Franca Morgano fait son entrée sur scène vêtue d’un blouson argenté, laissant apparaître un t-shirt blanc orné d’une imposante tête de mort en strass, complété par des chaînes à la taille. À ses côtés, NiTro, son fidèle compère depuis 2013, est reconnaissable malgré sa capuche : casquette noire, chaînes argentées autour du cou, et une tenue intégralement noire fidèle à son style.
La chanteuse et le rappeur interprètent Give me all your love, dans une version légèrement remixée : Franca y ajoute quelques bribes de No limit (de 2 Unlimited), qui renforcent l’impact du morceau.
À l’arrière de la scène, quatre danseuses viennent s’ajouter aux deux déjà présentes, accentuant l’énergie visuelle du show.
Le duo enchaîne avec un autre tube eurodance In the middle of the night. Leur team contient deux danseurs additionnels, soit huit danseurs/ses au total. Ils portent un t-shirt noir avec le logo blanc à l’effigie du groupe.
Pour ceux qui auraient oublié le nom du groupe, il s’affiche sur une photo avec un omniprésent QR code appelant à suivre ce dance-act sur les réseaux sociaux.
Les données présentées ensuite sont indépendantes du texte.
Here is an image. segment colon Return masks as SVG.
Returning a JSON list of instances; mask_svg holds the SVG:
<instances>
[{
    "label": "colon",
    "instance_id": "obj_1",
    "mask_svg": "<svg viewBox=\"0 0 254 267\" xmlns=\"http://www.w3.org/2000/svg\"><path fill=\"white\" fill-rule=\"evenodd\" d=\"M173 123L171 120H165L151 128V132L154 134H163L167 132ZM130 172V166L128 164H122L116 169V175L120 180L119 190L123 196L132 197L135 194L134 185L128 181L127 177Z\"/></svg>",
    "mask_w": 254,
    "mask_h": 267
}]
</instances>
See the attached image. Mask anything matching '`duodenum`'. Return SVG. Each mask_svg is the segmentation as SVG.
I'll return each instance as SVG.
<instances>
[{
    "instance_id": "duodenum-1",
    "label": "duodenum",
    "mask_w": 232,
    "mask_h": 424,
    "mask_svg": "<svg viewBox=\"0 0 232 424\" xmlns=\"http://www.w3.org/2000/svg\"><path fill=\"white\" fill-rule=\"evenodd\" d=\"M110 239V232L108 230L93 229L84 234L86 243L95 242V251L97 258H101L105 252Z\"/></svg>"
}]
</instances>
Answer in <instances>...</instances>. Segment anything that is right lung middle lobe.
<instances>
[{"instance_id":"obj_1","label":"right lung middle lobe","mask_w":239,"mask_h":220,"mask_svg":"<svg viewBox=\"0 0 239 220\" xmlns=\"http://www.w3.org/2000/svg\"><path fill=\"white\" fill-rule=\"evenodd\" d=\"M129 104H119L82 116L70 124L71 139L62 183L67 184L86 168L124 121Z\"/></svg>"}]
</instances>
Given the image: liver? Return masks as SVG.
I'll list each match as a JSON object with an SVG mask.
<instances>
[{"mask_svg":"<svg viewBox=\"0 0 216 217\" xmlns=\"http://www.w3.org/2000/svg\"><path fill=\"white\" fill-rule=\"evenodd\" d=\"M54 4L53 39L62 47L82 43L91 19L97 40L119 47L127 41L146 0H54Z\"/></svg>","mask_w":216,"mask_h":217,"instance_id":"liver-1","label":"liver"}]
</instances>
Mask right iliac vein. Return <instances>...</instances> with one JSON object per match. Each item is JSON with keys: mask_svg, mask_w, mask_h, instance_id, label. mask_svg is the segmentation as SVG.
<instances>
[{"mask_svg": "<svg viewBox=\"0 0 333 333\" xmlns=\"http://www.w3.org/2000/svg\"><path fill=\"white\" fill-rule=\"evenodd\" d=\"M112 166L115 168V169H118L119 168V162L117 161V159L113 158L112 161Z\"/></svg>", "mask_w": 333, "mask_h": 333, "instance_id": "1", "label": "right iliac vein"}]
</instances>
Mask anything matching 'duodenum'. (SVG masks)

Lorsque retentit leur tube Omen III, le public exulte immédiatement. NiTro assure au micro avec un rap solide et maîtrisé. Franca Morgano, en revanche, surprend par quelques difficultés vocales. Après un pont électro, avec le solo d’un danseur et un rap additionnel, la reprise d’Omen III dans sa version eurodance est idéale pour conclure ce morceau en beauté.
Les Magic Affair enchaînent sur un beat efficace avec Rebel Yell, enregistré en 2022, reprise du classique de Billy Idol - revisité ici dans un registre dance-rock énergique. Huit danseurs et danseuses occupent l’espace autour du duo, et renforcent la dimension du tableau. Derrière eux, le logo du groupe reste affiché en vert, omniprésent, comme une signature visuelle.
Le dj envoie du gros son tandis que le duo s’attaque à toute une série de reprises avec pour commencer Whoomp there it is (de Tag Team), Pump up the jam (de Technotronic), Jump (de Kris Kross) et Pump it up (de Black & White Brothers).
Puis, ils enchaînent les reprises avec I like to move it (de Reel 2 Real), Maria Like it loud (de Marc Acardipane) et Boom boom boom (des Outhere Brothers). Mais, cela ne s’arrête pas là puisque les sonorités électro résonnent aussi sur les reprises de Feel this moment (de Pitbull) et Party rock anthem (de LMFAO).
Le groupe en est à sa cinquième participation à cette soirée organisée par Sunshine Live, notamment les deux premières auxquelles nous avions assisté en 2013 et 2014.
Par le passé ici à Mannheim, nous avons déjà eu droit de leur part aux titres Fire, Fly away, Water of sin, Hear the voices… zappées ce soir au profit de reprises sûrement jugées plus efficaces.
Depuis la fin des années 90, Franca est apparue aux côtés d’AK Swift seulement en 2019. Son ex-complice représente Snap! avec Penny Ford depuis 2019.
Setlist de Magic Affair
Give me all your love
In the middle of the night
Omen III
Rebel Yell
Whoomp there it is / Pump up the jam / Jump / Pump it up
I like to move it / Maria Like it loud / Boom boom boom / Feel this moment / Party rock anthem
22h28 Les sept danseuses reviennent en tenues sportives sur Pony (de Ginuwine), Everybody dance now (de C+C Music Factory), It’s like that (de Run DMC) et Freestyler (des Bomfunk MCs).
Milli Vanilli
Nous visionnons quelques images du documentaire Milli Vanilli réalisé pour Paramount+ et sorti en 2023.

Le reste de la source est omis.